Von Georg-Friedrich Kühn |
    Musik: Beat Furrer "Xenos III"

    Aus Beat Furrers "Xenos III", eines der wenigen Stücke bisher im Festival von Format. Das Ensemble Resonanz spielte die deutsche Erstaufführung gestern im Kammermusiksaal der Philharmonie. Eine Musik, die mit ihren glissandierenden Wellenbewegungen das Flirren von Wüstenwind imaginieren will. Eröffnet worden war das MaerzMusik-Festival programmatisch mit "Timber".

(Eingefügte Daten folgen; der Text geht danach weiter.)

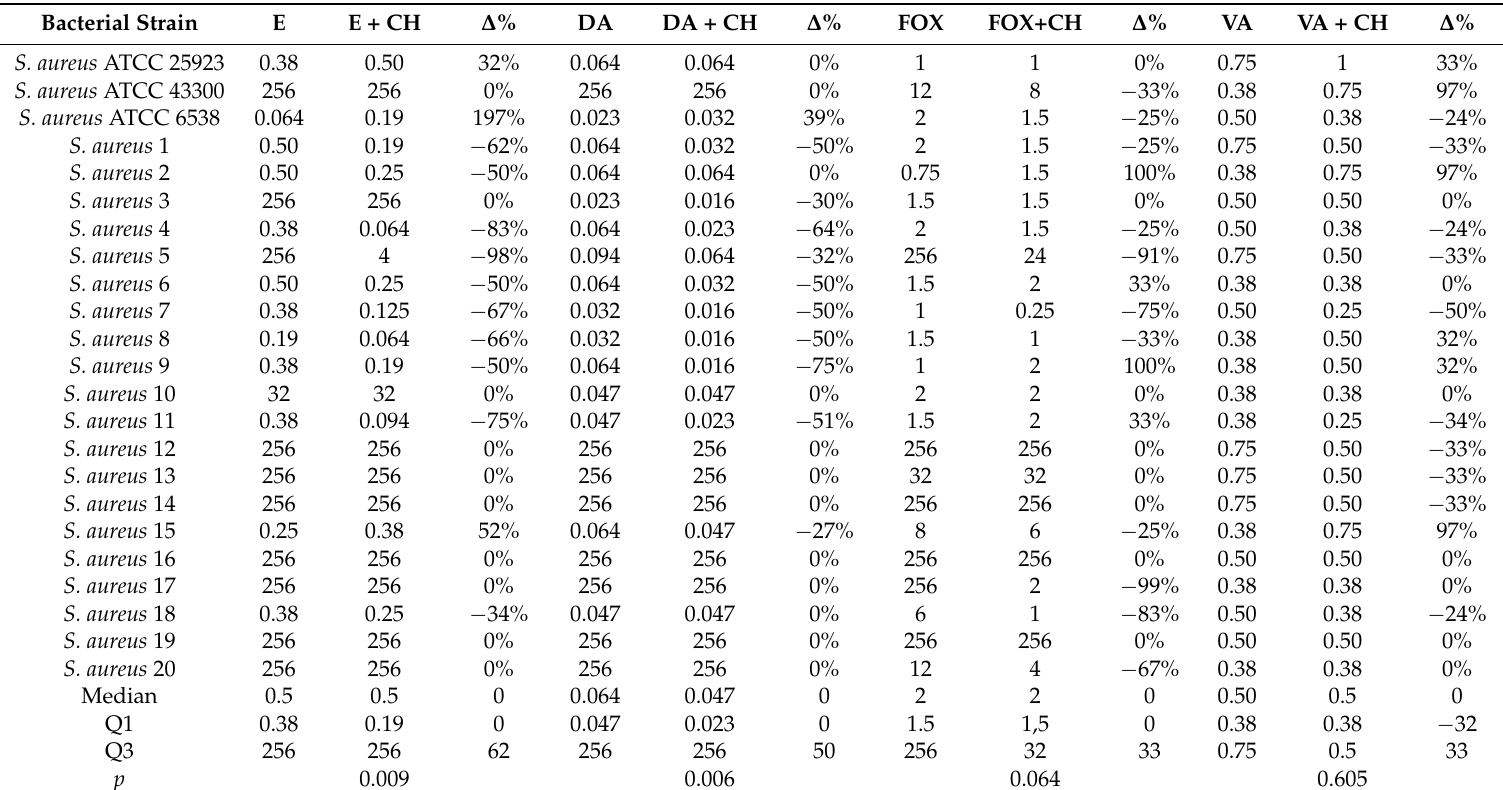
Table 2. The combined antibacterial effects of catechin hydrate and erythromycin, clindamycin, cefoxitin and vancomycin on Staphylococcus aureus examined strains (MIC values expressed in µ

    Sechs Schlagzeuger lässt Michael Gordon mit Holz- oder Metallschlägeln hämmern auf Holzbalken, wie sie als "Stundentrommeln" seit dem 8. Jahrhundert in Mittelosteuropa gebräuchlich waren. Im Rund stehen die Musiker unter einem Kranz von changierend aufleuchtenden Scheinwerfern.

    Auch der Klang changiert, bäumt sich auf und verebbt wieder, wobei wechselnde Obertonbereiche anklingen. Die Methode hat vor Jahrzehnten Steve Reich in seinem berühmten "Drumming" erfunden und zugleich perfektioniert. Gordons "Timber" wirkt dagegen matt.

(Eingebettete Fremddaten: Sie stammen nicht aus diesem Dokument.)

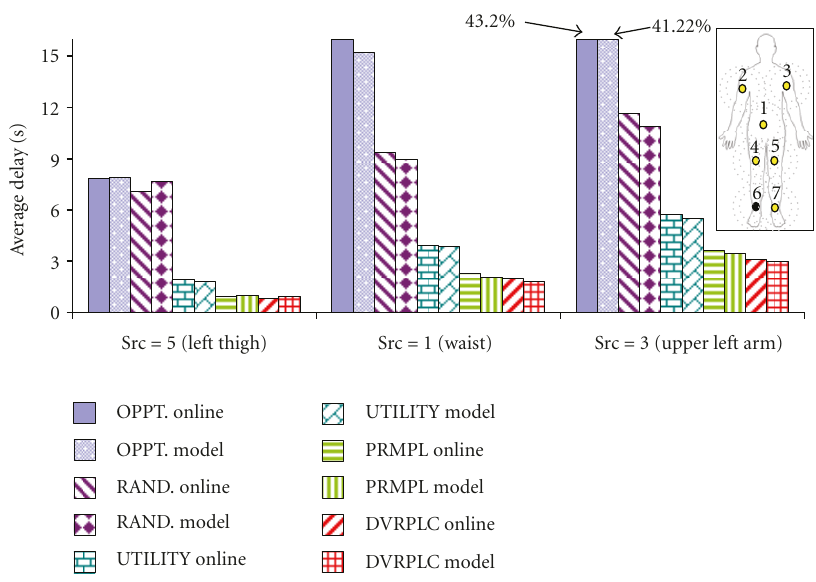
Figure 12: Delivery delay for packets from thigh, waist, and arm to right ankle (i.e., node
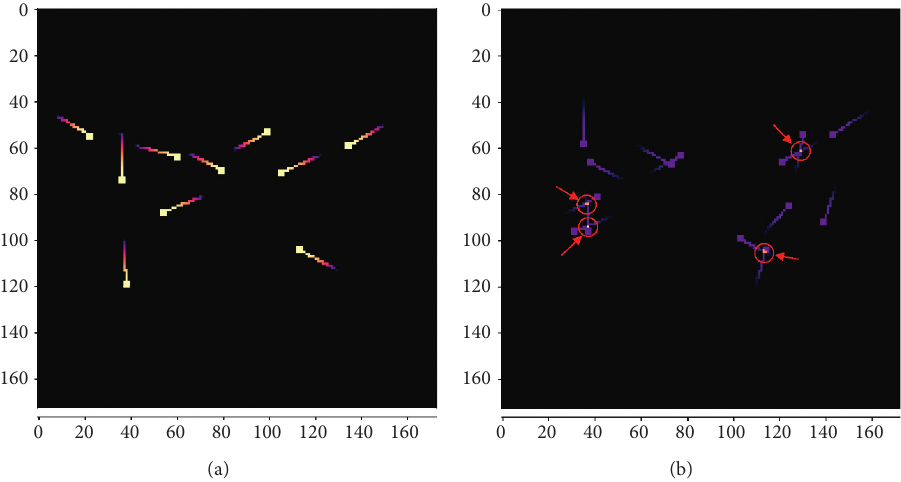
Figure 3: Channel of predicted trajectory: (a) no conflict scenario; (b) conflict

    Musik: Michael Gordon " Timber"

    Ein anderes Déjà-vu der hoch preziöse Auftritt der Schweizer Performancekünstlerin Charlotte Hug. Stimmakrobatische Laute à la Meredith Monk oder wie die Laurie Anderson der frühen Jahre mischt sie mit skurrilen Geigenklängen. Trippelnd unter "Son-Icons" genannten großformatigen Zeichnungen auf halbtransparenten Pergamentbahnen versucht sie die Zuschauer auf einen "Slipway to Galaxies" zu expedieren. Dort ankommen wird wohl niemand.

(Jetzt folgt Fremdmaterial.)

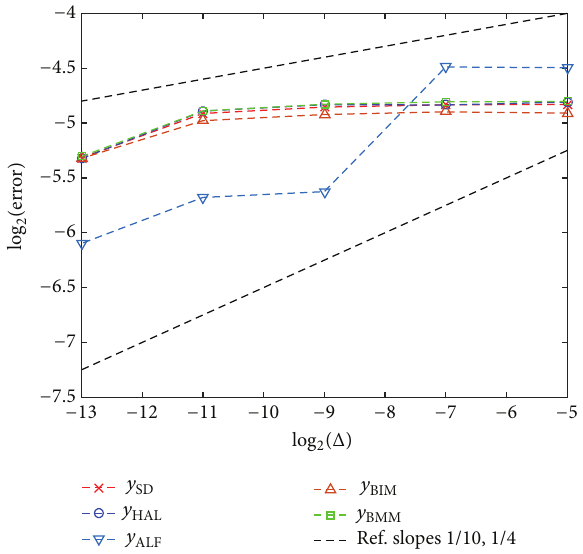
Figure 1: Convergence of fully implicit SD, HAL, ALF, BIM, and BMM schemes applied to SDE (2) with parameters ,𝑘 , 𝑘 ,𝑘 , 𝑞,𝑇) = (1/16, 1/16, 1, 0.4, 3/4, 1). (𝑥 0 1 2 3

    Musik: Charlotte Hug "Slipway to Galaxies"

    "Pills or Serenades" heißt ein Minidrama, das der brasilianische Komponist Chico Mello auf ein Libretto von Tobias Dutschke komponiert hat. Sprachfetzen werden da von neun Sängern und Instrumentalisten in einer mit fröhlichen Dilettantismen angereicherten halbszenischen Form präsentiert. Zu bewundern ist die Perfektion der Performance dieser Art "Scripted Reality". Nach dem tieferen Sinn dieser abrupte Stimmungswechsel ausbreitenden "Studie" fragen muss man nicht. Es ist (nur) eine Performance.

    Musik: Chico Mello "Pills or Serenades"

    Von der Thematik anspruchsvoller: "Kassandra" von Michael Jarrell. Eine eigene Sicht bietet Jarrells Monodrama indes nicht. Melodramatisch wird in den Klangteppich des Kammerorchesters "unitedberlin" das von Christa Wolfs Text inspirierte Libretto eingesprochen. Dazu flimmern Bilder auf einer Riesen-Leinwand. Die Sängerin Anna Clementi, sowie gelegentlich ein Bewegungs-Chor, aber auch reale Bilder erscheinen da in Pamela Hunters dürrer Inszenierung: Die Trojanische Mauer als Berliner Mauer mit ihrem berüchtigten "Grenzregime" gleichgesetzt – nur einer der Kurzschlüsse.

    Musik: Michael Jarrell "Kassandra"

    Für ein Portrait des Komponisten, Klarinettisten und Regisseurs Gene Coleman ist man in ein früheres Stummfilmkino, das derzeit aus dem Dornröschenschlaf geweckt wird, nach Berlin-Weißensee gezogen. Gezeigt wird dort ein einst avantgardistischer Stummfilm aus dem Jahre 1926 von Teinosuke Kinugasa. Es geht um Psychiatrien in Japan. Coleman hat dazu Livemusik komponiert. Davor gibt es einen von Coleman selbst gedrehten abstrakten Film über Architektur in Japan, unterlegt ebenfalls mit Livemusik, die klingt wie aus den 60er-Jahren.

    Musik: Gene Coleman "Spiral Network"

    "Festival für aktuelle Musik" nennt sich die MaerzMusik im Untertitel. Aktuell scheint vor allem ein gewisser Leerlauf der einst "Neuen" Musik. Ihr Publikum findet sie dennoch. Oder vielleicht gerade deswegen?